All of this exploration brings up an interesting point: what is it about main memory that causes the CPU stalled cycles? As is common in systems, it boils down to understanding the difference between bandwidth and latency:

  • Data is transferred from CPU to Main memory in cache line sized chunks (typically 64 bytes). Your memory module can process a limit of these chunks in a second, this is known as the capacity or bandwidth of your memory and the units are bytes/sec. The range is typically 25-50 GB/s, and my memory module should be on the higher end of almost 50GB/s. We’re talking billions of bytes in a second, that’s not in line with the counts/sec in millions I am seeing.
  • For the data to travel from CPU to your memory module, it takes time. You’re literally bounded by the speed of light. Typically this number is in the range of hundreds of nano seconds. Let’s say it’s 100ns for cache line sized chunk to travel to main memory. That means for my CPU, around 400 cycles are spent waiting on main memory (1/4B divided by 100ns). That means even with the idealistic (and wrong) assumption that count increment takes 1 cpu cycle, we get to 4B/(400 + 1) ~ 10M counts/sec.

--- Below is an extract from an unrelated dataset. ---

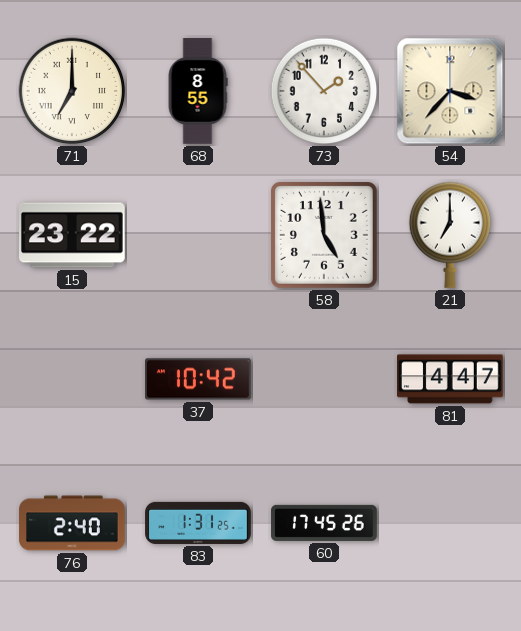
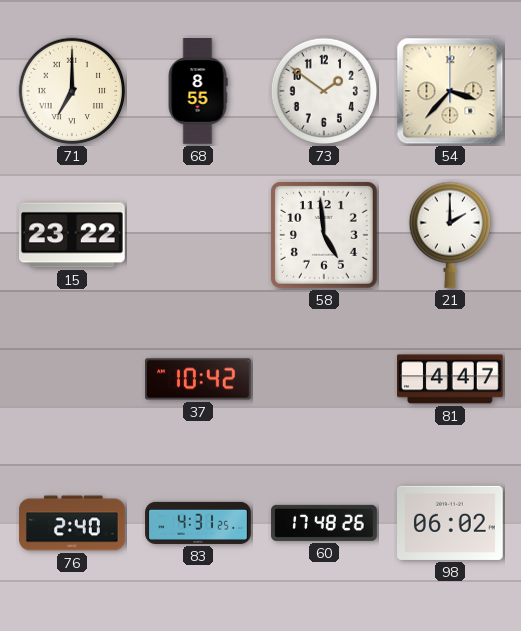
73: 1:53 -> 1:51
21: 7:00 -> 2:00
83: 1:31 -> 4:31
60: 17:45 -> 17:48
98: none -> 06:02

This makes more sense, there’s still a gap (I’m getting 30M counts/second while my updated mental model and empirical data suggest 10M counts/sec). There are probably optimizations going on (at the CPU/Memory layer), or perhaps latency is less than 100ns.

What can we do better?

Clearly, relying on main memory stores at a very high frequency (basically as fast as possible) is not ideal since you’ll become bottlenecked on CPU to main memory latency which is bounded by speed of light. We have to change our workload in some way and optimize the writes to main memory. There are two options, both of which I haven’t had time to explore yet:

  1. Don’t write to main memory at all. Store counter data in register and increment and store there. If I get time, I’ll probably write assembly by hand to see performance numbers here, I expect counts/sec to be in billions, not millions.
  2. Coalesce the data such that you write bigger chunks (multiples of cache line size) to main memory as opposed to writing 64 bits as fast as you can. Because in the current approach, we’re not utilizing the bandwidth of our memory module. If we batch data (with the tradeoff that stores will take some more time), perhaps we can make our workload to be memory bandwidth bound, not memory latency bound. In fact, since CPU clock frequency is 4Ghz (much lower than 50GB/s), perhaps we can make the workload CPU bound after all (in the truest sense, not in stalled cycles sense).

Conclusion

Next time you see 100% CPU util, try to understand what it really means. You’d be surprised that a lot of time, actual CPU time is spent on just waiting for an external resource (like main memory) thus causing high stalled cycles. I would imagine (given empirical evidence from experience), most CPU bound workloads are actually memory bound workloads in disguise and specifically memory latency bound.